Humans possess the ability to learn increasingly sophisticated representations of the world in which they live. In the visual domain, it is estimated that we are able to identify in the order of 30,000 object categories at multiple levels of granularity (e.g. toe-nail, toe, leg, human body, population). Moreover, humans continuously adapt their models of the world in response to data. Can we replicate this life-long-learning capacity in machines?
In this project, the PIs build hierarchical representations of data streams. The model complexity adapts to new structure in data by following a nonparametric Bayesian modeling paradigm. In particular, the depth and width of our hierarchical models grow over time. Deeper layers in this hierarchy represent more abstract concepts, such as ?a beach scene? or ?chair?, while lower levels correspond to parts, such as a ?patch of sand? or ?body part?. The formation of this hierarchy is guided by fast hierarchical bottom up segmentation of the images.
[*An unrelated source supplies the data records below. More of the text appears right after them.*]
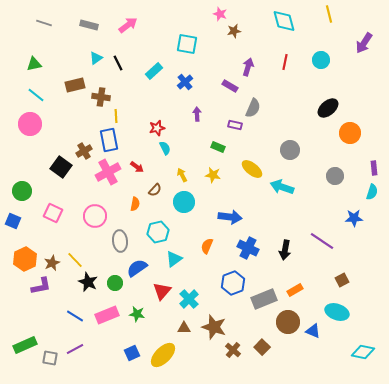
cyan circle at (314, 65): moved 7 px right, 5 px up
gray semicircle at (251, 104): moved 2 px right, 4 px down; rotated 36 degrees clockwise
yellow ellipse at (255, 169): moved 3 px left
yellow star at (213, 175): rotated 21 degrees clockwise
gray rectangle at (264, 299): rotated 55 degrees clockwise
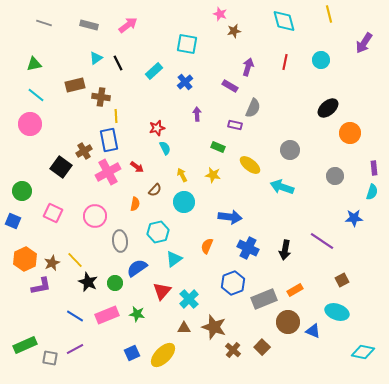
yellow ellipse at (252, 169): moved 2 px left, 4 px up
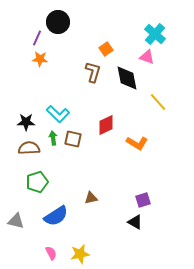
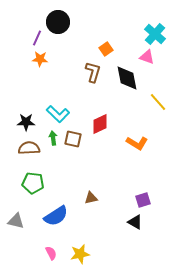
red diamond: moved 6 px left, 1 px up
green pentagon: moved 4 px left, 1 px down; rotated 25 degrees clockwise
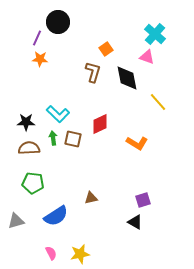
gray triangle: rotated 30 degrees counterclockwise
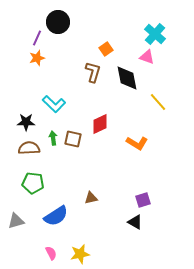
orange star: moved 3 px left, 1 px up; rotated 21 degrees counterclockwise
cyan L-shape: moved 4 px left, 10 px up
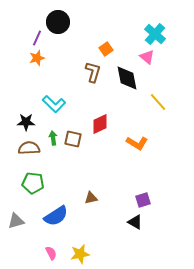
pink triangle: rotated 21 degrees clockwise
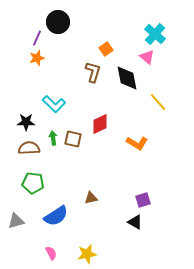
yellow star: moved 7 px right
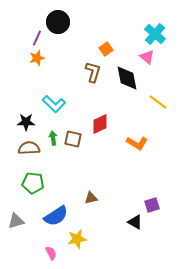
yellow line: rotated 12 degrees counterclockwise
purple square: moved 9 px right, 5 px down
yellow star: moved 10 px left, 15 px up
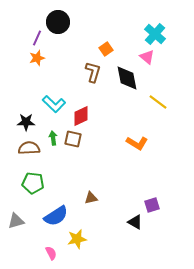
red diamond: moved 19 px left, 8 px up
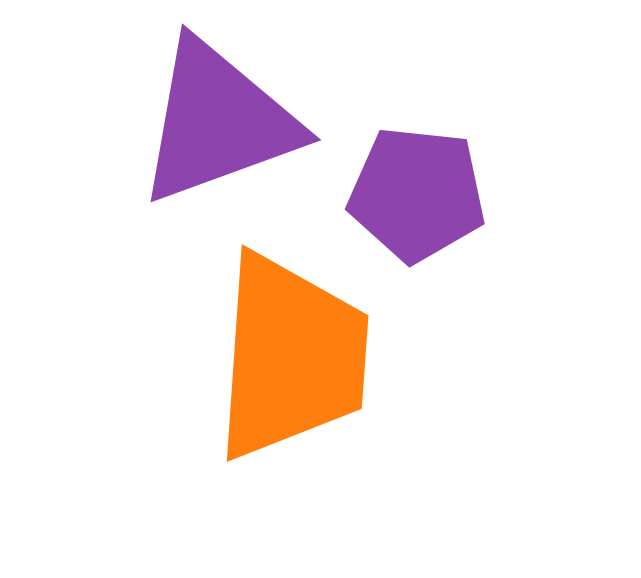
To process large amounts of information, the PIs distribute computation across many CPUs /GPUs. They develop novel fast inference techniques based on variational inference, memory bounded online inference, parallel sampling, and efficient data-structures.
The technology under development has a large number of potential applications ranging from organizing digital libraries and the worldwide web, building visual object recognition systems, successfully employing autonomous robots and training a ?virtual doctor? by processing worldwide information from hospitals about diseases, diagnosis and treatments.
Results are disseminated through scientific publications and publicly available software.